Please note that The Church Commissioners are unable to assist you with calculating the personal costs to deduct from your total for heating, lighting and cleaning allowance, and we are unable to advise a percentage of your total HLC to be deducted for personal costs.
At the end of each financial year, we will invite you to fill in an Annual Return through MyView. You will need to confirm your actual costs during the year together with an estimate for the coming tax year. We will continue to include your HLC allowance based on the estimate you provided in the previous year so it is important that you submit your Annual Return as soon as possible so your allowance is based on accurate figures. This will also help to minimise any adjustments to your allowance and ultimately your net payment.
If you don't submit your form by 30 September, your allowance will be suspended until you submit your form.
If you don't return the form by the end of February, we won't be able to make any further adjustments to your allowance for that year. You can still claim the work-related costs via your tax return for that year but you won't get the full benefits of the scheme.
HMRC view the HLC allowance as a service benefit and your tax code will be adjusted to allow for this. You may notice a line for service benefit on your personal tax code calculation from HMRC.
The benefit will be reported on form P11D at the end of the financial year and will need to be declared on your tax return. The amount of tax you pay back can be limited by the service benefit cap calculation, so it is important that you do this calculation.

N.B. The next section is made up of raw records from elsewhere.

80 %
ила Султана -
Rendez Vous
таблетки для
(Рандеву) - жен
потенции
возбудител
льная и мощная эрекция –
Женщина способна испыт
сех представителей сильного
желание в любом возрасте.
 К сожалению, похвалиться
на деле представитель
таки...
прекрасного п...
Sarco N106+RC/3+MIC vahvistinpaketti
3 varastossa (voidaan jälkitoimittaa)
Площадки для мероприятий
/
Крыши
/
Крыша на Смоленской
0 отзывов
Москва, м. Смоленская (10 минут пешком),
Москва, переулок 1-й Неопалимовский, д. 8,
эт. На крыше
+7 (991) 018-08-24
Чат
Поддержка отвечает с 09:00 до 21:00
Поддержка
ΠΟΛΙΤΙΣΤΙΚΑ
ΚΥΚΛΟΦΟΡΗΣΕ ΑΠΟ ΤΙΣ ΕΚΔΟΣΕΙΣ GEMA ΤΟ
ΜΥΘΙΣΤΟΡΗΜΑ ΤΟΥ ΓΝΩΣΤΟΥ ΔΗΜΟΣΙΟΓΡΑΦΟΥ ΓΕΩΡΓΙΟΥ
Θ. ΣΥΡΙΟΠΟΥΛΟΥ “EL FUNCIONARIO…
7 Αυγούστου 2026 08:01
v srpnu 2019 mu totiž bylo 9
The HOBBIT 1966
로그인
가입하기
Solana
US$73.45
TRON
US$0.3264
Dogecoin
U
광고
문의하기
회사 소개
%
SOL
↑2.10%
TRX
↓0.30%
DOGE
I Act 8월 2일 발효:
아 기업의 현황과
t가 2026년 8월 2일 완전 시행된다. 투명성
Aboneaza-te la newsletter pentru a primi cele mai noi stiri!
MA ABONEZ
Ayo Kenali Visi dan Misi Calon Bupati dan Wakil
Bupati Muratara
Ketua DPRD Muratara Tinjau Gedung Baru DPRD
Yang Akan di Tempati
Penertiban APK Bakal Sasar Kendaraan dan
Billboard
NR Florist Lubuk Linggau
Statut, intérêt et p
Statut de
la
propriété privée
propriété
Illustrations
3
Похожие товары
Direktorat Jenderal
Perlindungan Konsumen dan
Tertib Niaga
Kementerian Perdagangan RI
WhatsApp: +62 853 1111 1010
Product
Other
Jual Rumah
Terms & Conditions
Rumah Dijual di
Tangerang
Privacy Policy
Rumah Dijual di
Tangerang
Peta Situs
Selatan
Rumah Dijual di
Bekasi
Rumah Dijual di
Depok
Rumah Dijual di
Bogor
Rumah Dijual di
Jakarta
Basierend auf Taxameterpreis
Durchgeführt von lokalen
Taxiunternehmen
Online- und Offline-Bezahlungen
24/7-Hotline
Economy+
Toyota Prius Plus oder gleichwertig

Although some of the tax saved has to be paid back, it is worthwhile because:
- The tax you have to pay back is restricted so you will still receive tax relief on at least the work related proportion of your cost
- You and your funding body will save National Insurance on the whole amount
Example of a tax code calculation considering the service benefit:
Tax Allowance for 2018/19 £11,850 Tax code 1185L
minus Service Benefit £1,000
plus Job expenses £250
Actual Tax Allowance £11,100 Actual Tax code 1110L
This is for illustration purposes only. If you have recently started on the payroll or joined the HLC scheme HMRC will use an estimated figure to minimise the amount of tax you would need to pay back at the end of year. If you expect your costs to be higher than their estimate, you may wish to contact them to ask them to adjust your tax coding.